DATA PROVIDED:
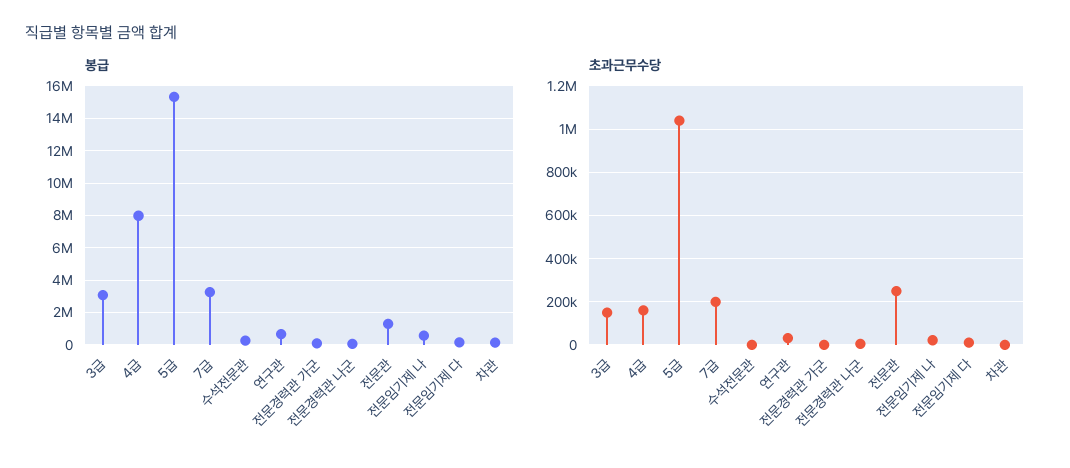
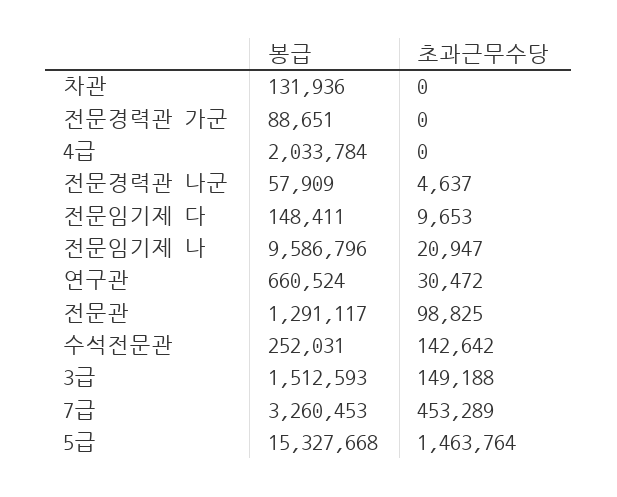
봉급, 3급: 3000000 -> 1512593
봉급, 4급: 8000000 -> 2033784
봉급, 전문임기제 나: 500000 -> 9586796
초과근무수당, 4급: 150000 -> 0
초과근무수당, 5급: 1050000 -> 1463764
초과근무수당, 7급: 200000 -> 453289
초과근무수당, 수석전문관: 0 -> 142642
초과근무수당, 전문관: 250000 -> 98825

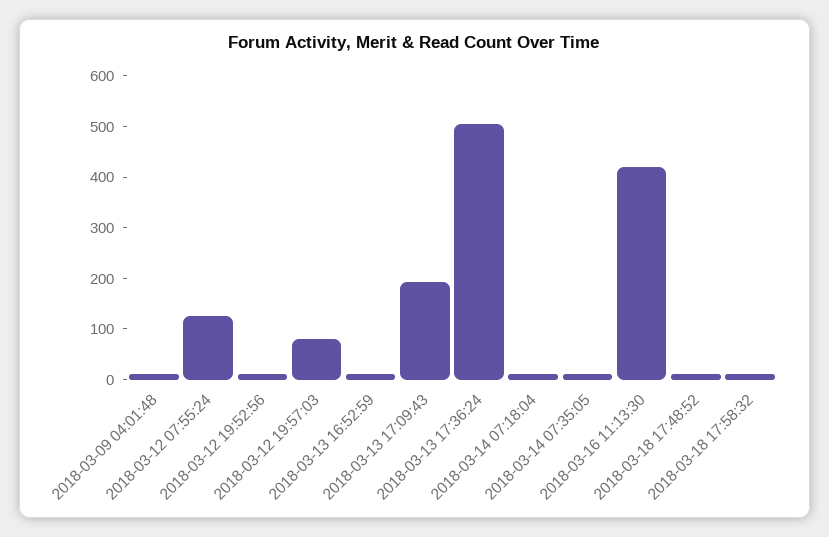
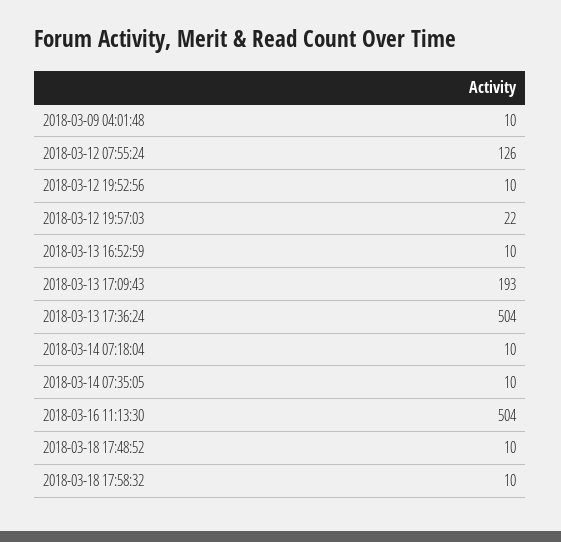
2018-03-12 19:57:03: 80 -> 22
2018-03-16 11:13:30: 420 -> 504

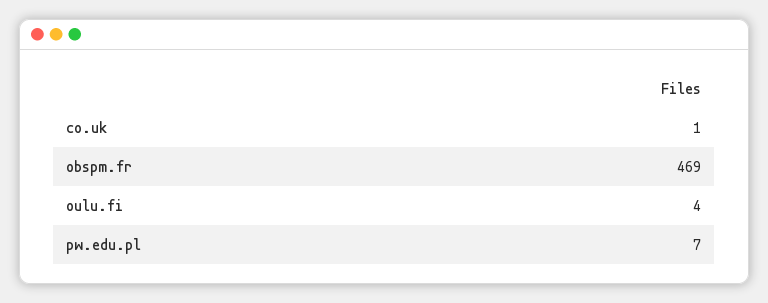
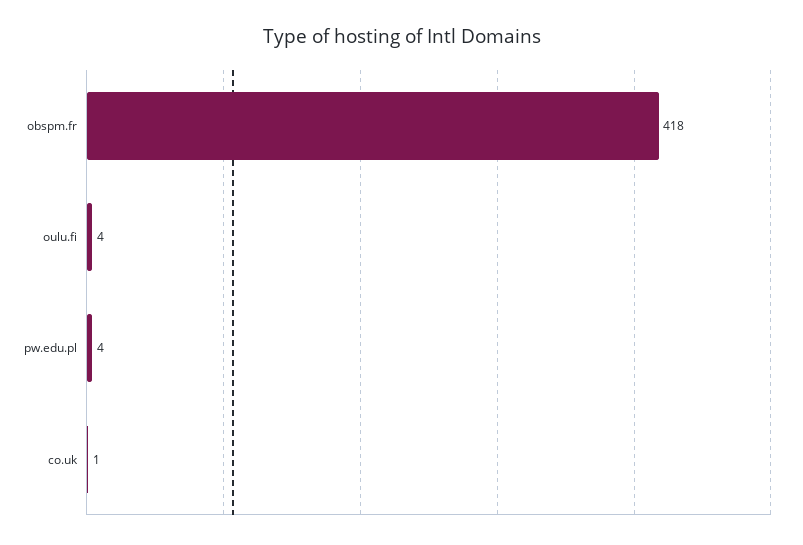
obspm.fr: 469 -> 418
pw.edu.pl: 7 -> 4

THE TASK: Return the lines exactly, from the one containing "봉급, 4급: 8000000 -> 2033784" through the last line above, including both ends and excluding every picture.

ANSWER TO THIS TASK:
봉급, 4급: 8000000 -> 2033784
봉급, 전문임기제 나: 500000 -> 9586796
초과근무수당, 4급: 150000 -> 0
초과근무수당, 5급: 1050000 -> 1463764
초과근무수당, 7급: 200000 -> 453289
초과근무수당, 수석전문관: 0 -> 142642
초과근무수당, 전문관: 250000 -> 98825

2018-03-12 19:57:03: 80 -> 22
2018-03-16 11:13:30: 420 -> 504

obspm.fr: 469 -> 418
pw.edu.pl: 7 -> 4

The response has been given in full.